● Records supplied:

__________

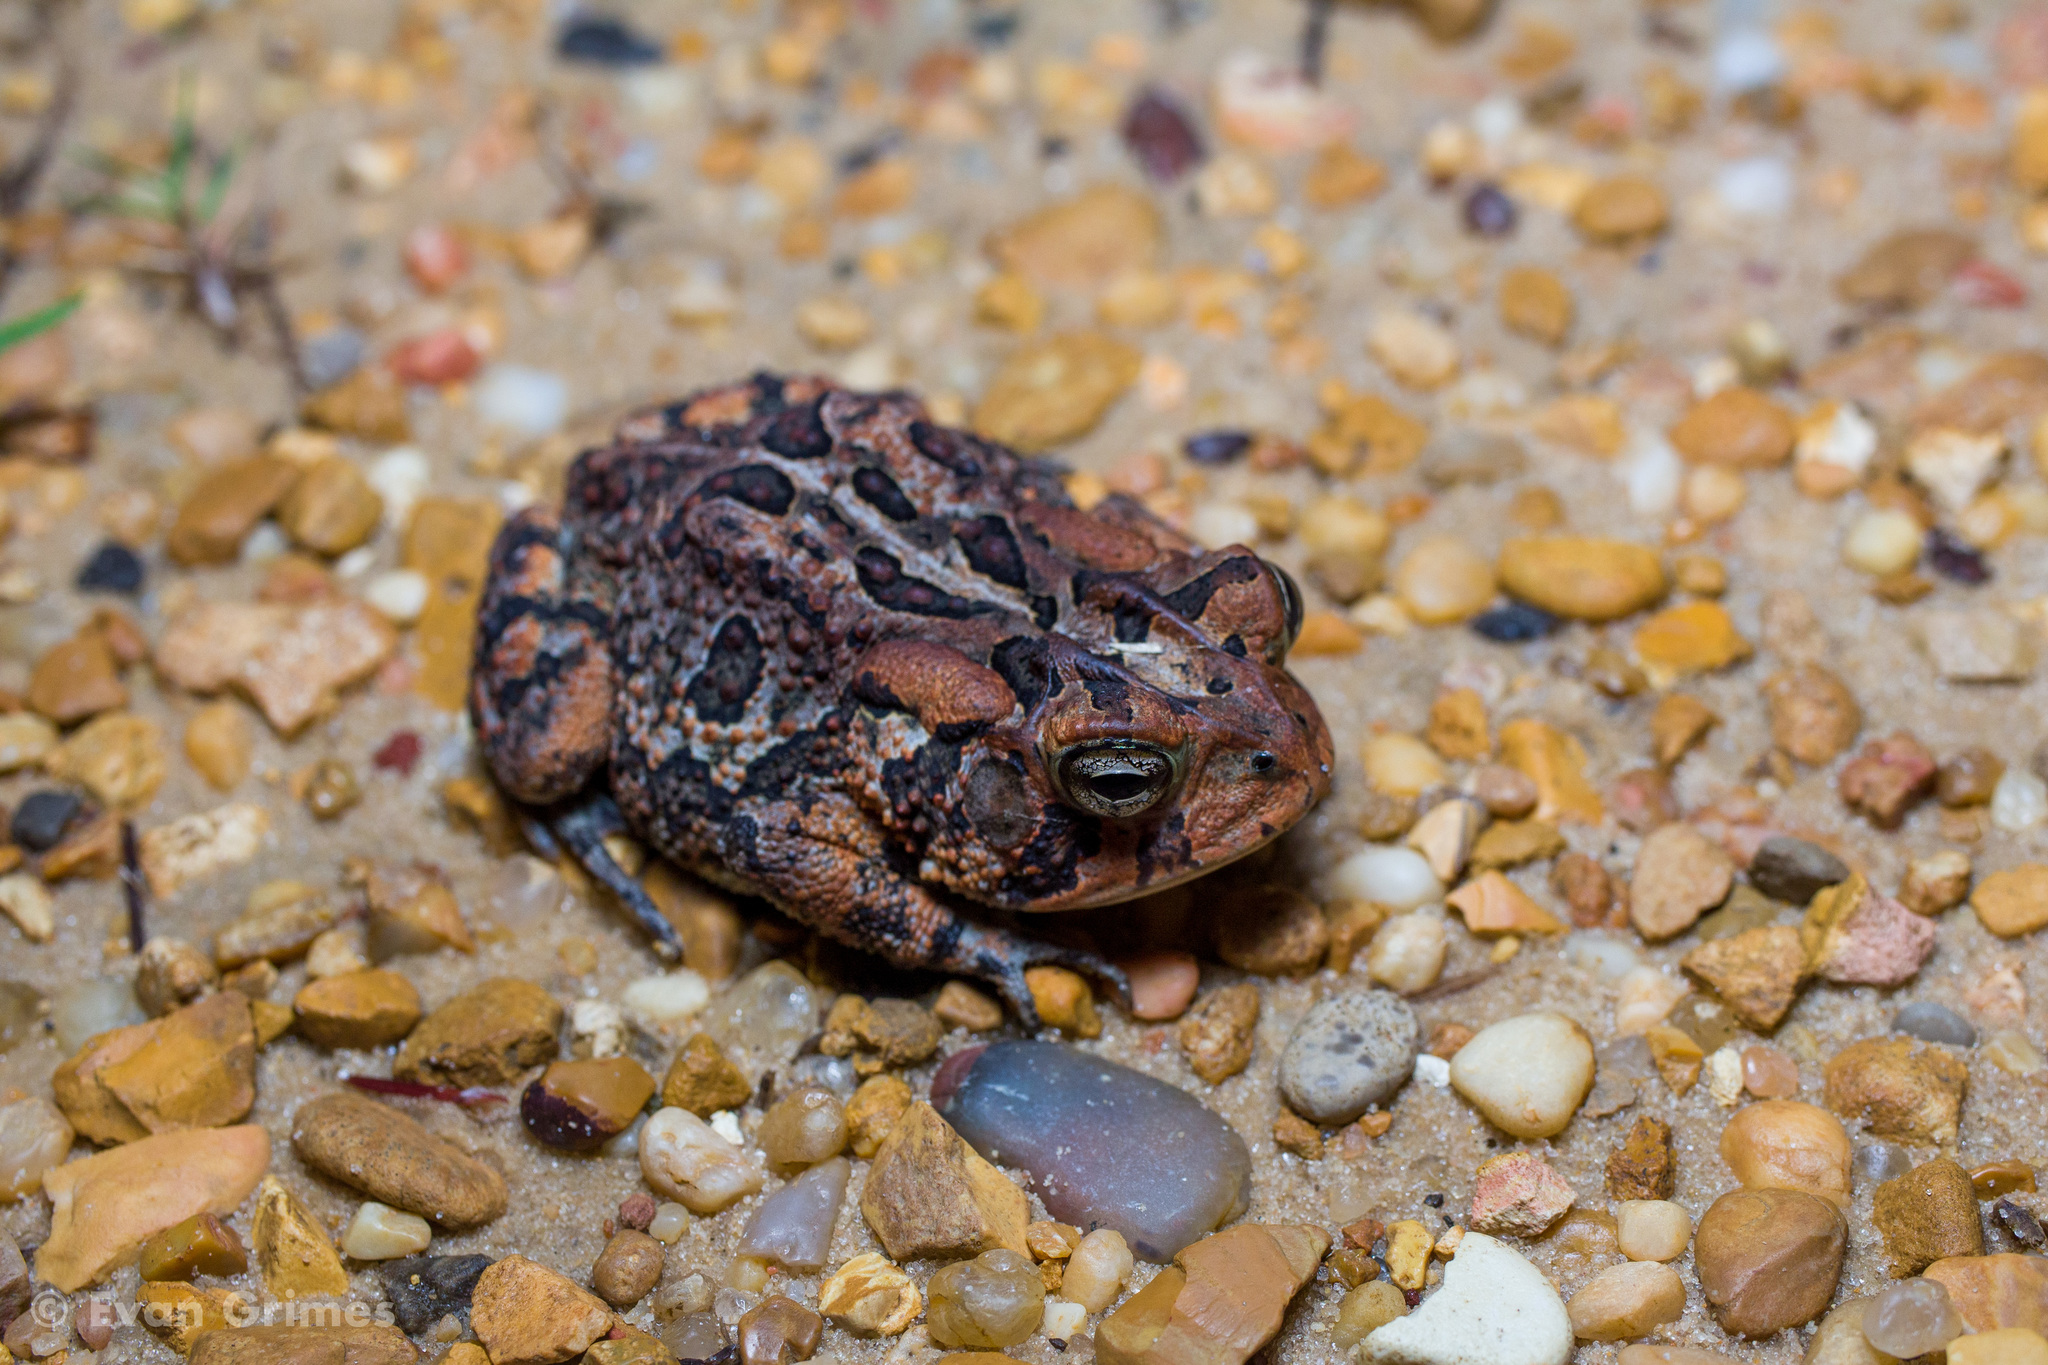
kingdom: Animalia
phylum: Chordata
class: Amphibia
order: Anura
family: Bufonidae
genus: Anaxyrus
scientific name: Anaxyrus terrestris
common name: Southern toad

__________

● Work to do: Please copy the lines of every row above word for word, leaving out the pictures.

● Written solution:
kingdom: Animalia
phylum: Chordata
class: Amphibia
order: Anura
family: Bufonidae
genus: Anaxyrus
scientific name: Anaxyrus terrestris
common name: Southern toad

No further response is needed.